Checked the following first: Shut off the vacuum breaker feeding the irrigation system, shut off the main valve feeding the house. Meter is sill spinning very slowly. Installed a gauge on the sill cock above the main valve then charged the water service from the test ports on the vacuum breaker with nitrogen gas. The main kept eating gas but no pressure rise was observed at the sill cock so I know it's not leaking thru the cheap cpvc ball valve into the house and out a fixture.

Ok so we know that it's on the water service. Time to map the water service out. Can't use the navitrak because it's pvc.

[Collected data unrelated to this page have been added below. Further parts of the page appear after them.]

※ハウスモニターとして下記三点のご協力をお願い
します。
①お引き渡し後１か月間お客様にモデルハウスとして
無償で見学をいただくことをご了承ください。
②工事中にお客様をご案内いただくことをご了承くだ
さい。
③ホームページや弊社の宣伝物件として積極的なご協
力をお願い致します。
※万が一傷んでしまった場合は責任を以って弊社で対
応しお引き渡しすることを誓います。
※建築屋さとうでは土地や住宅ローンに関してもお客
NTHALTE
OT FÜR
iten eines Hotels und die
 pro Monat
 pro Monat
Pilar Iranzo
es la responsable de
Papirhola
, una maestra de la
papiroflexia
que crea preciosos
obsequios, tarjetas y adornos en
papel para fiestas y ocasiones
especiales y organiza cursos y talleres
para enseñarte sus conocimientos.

Opened up a solenoid valve on the irrigation system and opened the meter back up to leak some water fly threw and make lots of noise. Mapped out the path of the service via audio probe. Shut the meter and backflow back down; open the nitro bottle back up to 150psi so the leak makes some real noise. Passed down the path of the service with audio probe and found leak right in front of water meter.

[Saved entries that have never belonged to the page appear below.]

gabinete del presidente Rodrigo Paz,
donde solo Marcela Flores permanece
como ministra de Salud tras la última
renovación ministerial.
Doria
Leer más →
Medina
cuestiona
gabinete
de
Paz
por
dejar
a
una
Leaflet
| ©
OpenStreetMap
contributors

Come to find out the service has been broken several times in front of the meter and repaired by the plumber that built the house (samco plumbing services, a competitor of mine). Nice repair samco. I like how they used a teloscopic and dresser even though there was a meter nipple right there and the meter it self is mobile because it's hooked onto polyethylene on the city side. The sch40 female threaded on brass is good to......


----------



## Protech (Sep 22, 2008)

more pics


----------



## Protech (Sep 22, 2008)

The last 3 pics are after the repair I did.


----------



## Protech (Sep 22, 2008)

Also, the pipe is only 6"-8" below ground.


----------



## Epox (Sep 19, 2010)

Protech said:


> HO has slowly spinning water meter.
> 
> Checked the following first: Shut off the vacuum breaker feeding the irrigation system, shut off the main valve feeding the house. Meter is sill spinning very slowly. Installed a gauge on the sill cock above the main valve then charged the water service from the test ports on the vacuum breaker with nitrogen gas. The main kept eating gas but no pressure rise was observed at the sill cock so I know it's not leaking thru the cheap cpvc ball valve into the house and out a fixture.
> 
> ...


If you don't mind my asking what type of audio probe do you use?


----------



## plumbpro (Mar 10, 2010)

I like the combination of a telescoping union and dresser, I can't believe that held. With the extra repairs it would have been faster to do it right the first time. How long did the repair take?


----------



## Unitedleak (Oct 27, 2010)

*Pro-Tech Leak Detection and Repair*

Those first pictures almost boggle the mind. I just shake my head as the screen scrolls down. Clever way to find it, and I would like to have green grass still.


----------



## ESPinc (Jul 18, 2009)

Nice job Protech:thumbup:

In your last pic did you know: In Wiccan or Native American rituals the quartered circle represents a "sacred space" or the sacred earth..

Just an fyi


----------



## ASUPERTECH (Jun 22, 2008)

Nice repair... Very professional, thanks for the pics... Why has it been broken a couple of times? Maybe they need some bricks under the meter box, or a flex on both sides of the meter?
Either way I'm sure you banked it


----------